SMART Permission Tickets
0.1.0 - ci-build

SMART Permission Tickets, published by . This guide is not an authorized publication; it is the continuous build for version 0.1.0 built by the FHIR (HL7® FHIR® Standard) CI Build. This version is based on the current content of https://github.com/jmandel/smart-permission-tickets-wip/ and changes regularly. See the Directory of published versions

Technical Specification

Technical Specification

A. Transport: SMART Backend Services Profile

This architecture is a strict profile of SMART Backend Services (which itself profiles RFC 7523).

The key difference is the payload of the client_assertion. In standard SMART Backend Services, the assertion proves the client's identity.
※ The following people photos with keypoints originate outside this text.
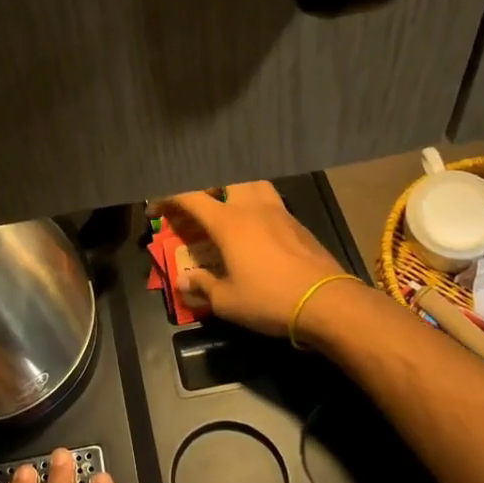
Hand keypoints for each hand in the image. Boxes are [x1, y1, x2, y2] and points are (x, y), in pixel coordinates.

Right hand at [148, 181, 351, 339]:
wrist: (327, 302)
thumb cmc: (270, 300)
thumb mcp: (227, 301)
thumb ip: (202, 287)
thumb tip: (183, 281)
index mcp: (228, 222)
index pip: (190, 196)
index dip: (167, 198)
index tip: (155, 210)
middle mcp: (251, 207)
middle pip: (224, 180)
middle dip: (206, 188)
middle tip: (198, 206)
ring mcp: (278, 212)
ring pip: (252, 184)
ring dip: (235, 189)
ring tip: (229, 209)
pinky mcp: (298, 223)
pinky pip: (271, 201)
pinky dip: (257, 205)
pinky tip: (258, 229)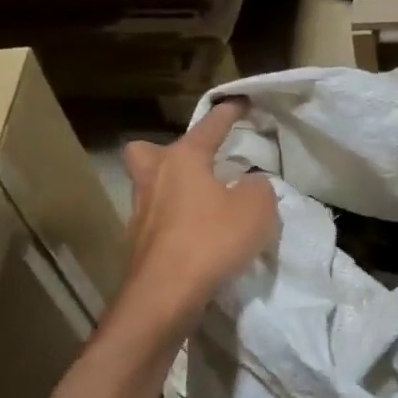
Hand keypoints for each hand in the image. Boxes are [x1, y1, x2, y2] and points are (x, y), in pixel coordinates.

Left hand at [118, 100, 277, 325]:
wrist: (165, 295)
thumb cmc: (211, 240)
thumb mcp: (257, 209)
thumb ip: (259, 188)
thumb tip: (250, 186)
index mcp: (182, 160)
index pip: (209, 127)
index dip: (228, 113)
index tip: (241, 101)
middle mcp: (154, 179)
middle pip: (146, 152)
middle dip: (167, 153)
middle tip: (194, 165)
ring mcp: (140, 214)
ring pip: (150, 188)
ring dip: (173, 190)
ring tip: (204, 203)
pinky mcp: (138, 245)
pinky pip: (158, 221)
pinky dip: (176, 223)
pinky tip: (198, 237)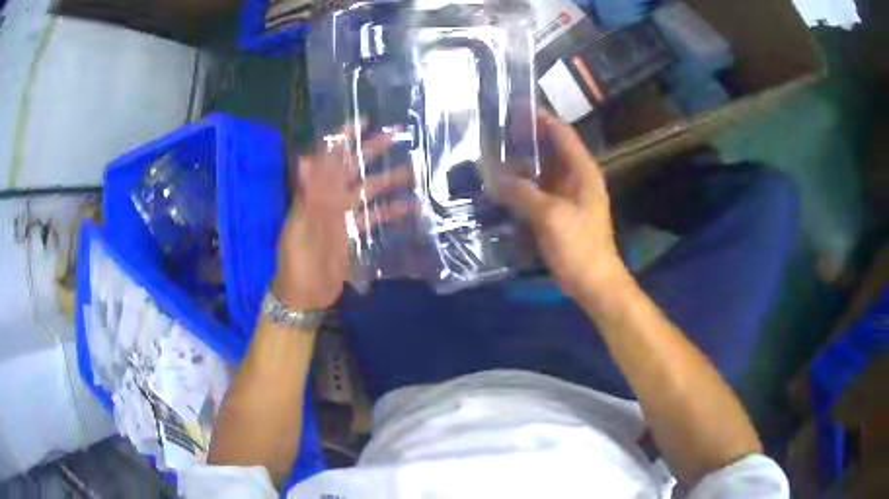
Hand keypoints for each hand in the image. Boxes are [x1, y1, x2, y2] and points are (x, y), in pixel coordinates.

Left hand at [273, 124, 412, 309]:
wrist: (303, 297)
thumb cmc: (297, 263)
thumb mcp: (300, 230)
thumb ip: (307, 197)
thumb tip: (305, 160)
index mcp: (315, 195)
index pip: (330, 159)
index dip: (344, 139)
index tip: (364, 122)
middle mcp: (330, 200)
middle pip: (353, 169)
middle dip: (371, 150)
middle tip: (396, 135)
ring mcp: (343, 217)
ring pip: (368, 192)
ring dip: (388, 179)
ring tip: (414, 169)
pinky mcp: (353, 235)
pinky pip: (374, 218)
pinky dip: (390, 212)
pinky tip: (410, 206)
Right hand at [499, 110, 625, 299]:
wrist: (593, 283)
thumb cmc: (579, 245)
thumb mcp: (550, 215)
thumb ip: (521, 192)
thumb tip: (491, 176)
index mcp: (582, 171)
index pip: (562, 133)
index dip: (540, 118)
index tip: (514, 109)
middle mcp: (576, 178)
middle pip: (550, 150)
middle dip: (525, 140)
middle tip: (494, 132)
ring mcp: (567, 197)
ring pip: (542, 172)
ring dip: (521, 164)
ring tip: (491, 154)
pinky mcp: (558, 214)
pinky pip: (537, 192)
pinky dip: (521, 186)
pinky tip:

In this architecture, the assertion also carries the Permission Tickets as an extension claim.

The Request:

POST /token HTTP/1.1
Host: fhir.hospital.com
Content-Type: application/x-www-form-urlencoded

grant_type=client_credentials
&client_assertion_type=urn:ietf:params:oauth:client-assertion-type:jwt-bearer
&client_assertion=eyJhbGciOiJ... (Signed JWT containing tickets)
&scope=system/Patient.r

B. Server-Side Validation

The Data Holder must perform a two-layer validation:

  1. Layer 1: Client Authentication (Standard SMART)
    • Verify the client_assertion signature using the Client's registered public key (JWK).
    • Ensure the client is registered and active.
  2. Layer 2: Ticket Validation (Permission Ticket Specific)
    • Extract the https://smarthealthit.org/extension_tickets array from the assertion.
    • For each ticket:
      • Verify Signature: Use the iss (Trust Broker) public key.
      • Verify Trust: Is this iss in the Data Holder's trusted list?
      • Verify Binding: Does ticket.sub match assertion.sub (Client ID)?
    • Grant Access: If valid, grant the requested scopes constrained by the ticket's capability rules.

For detailed algorithms and TypeScript definitions, see the Developer Documentation.

B. The Artifact: Ticket Structure

The ticket payload wraps standard FHIR JSON objects.

{
  "iss": "https://trust-broker.org",  // Who vouches for this?
  "sub": "https://app.client.id",     // Which App can use this?
  "aud": "https://network.org",       // Where is it valid?
  "exp": 1710000000,
  
  "ticket_context": {
    // WHO is the data about? (Uses FHIR Patient shape)
    "subject": { "resourceType": "Patient", ... },

    // WHO is requesting it? (Uses FHIR Practitioner/Role/Org shapes)
    // Optional: If missing, implies the App Client is the sole actor.
    "actor": { "resourceType": "PractitionerRole", ... },

    // WHY is this allowed? (Trigger Context)
    "context": { 
      "type": { "system": "http://terminology.hl7.org/CodeSystem/v3-ActReason", "code": "REFER" },
      "focus": { "system": "http://snomed.info/sct", "code": "49436004", "display": "Atrial fibrillation" },
      "identifier": [
        { "system": "https://issuer.org/cases", "value": "CASE-123" }
      ]
    },

    // WHAT data is allowed?
    "capability": { "scopes": ["patient/Immunization.read", "patient/Condition.read"] }
  }
}

See the Logical Model for formal definitions.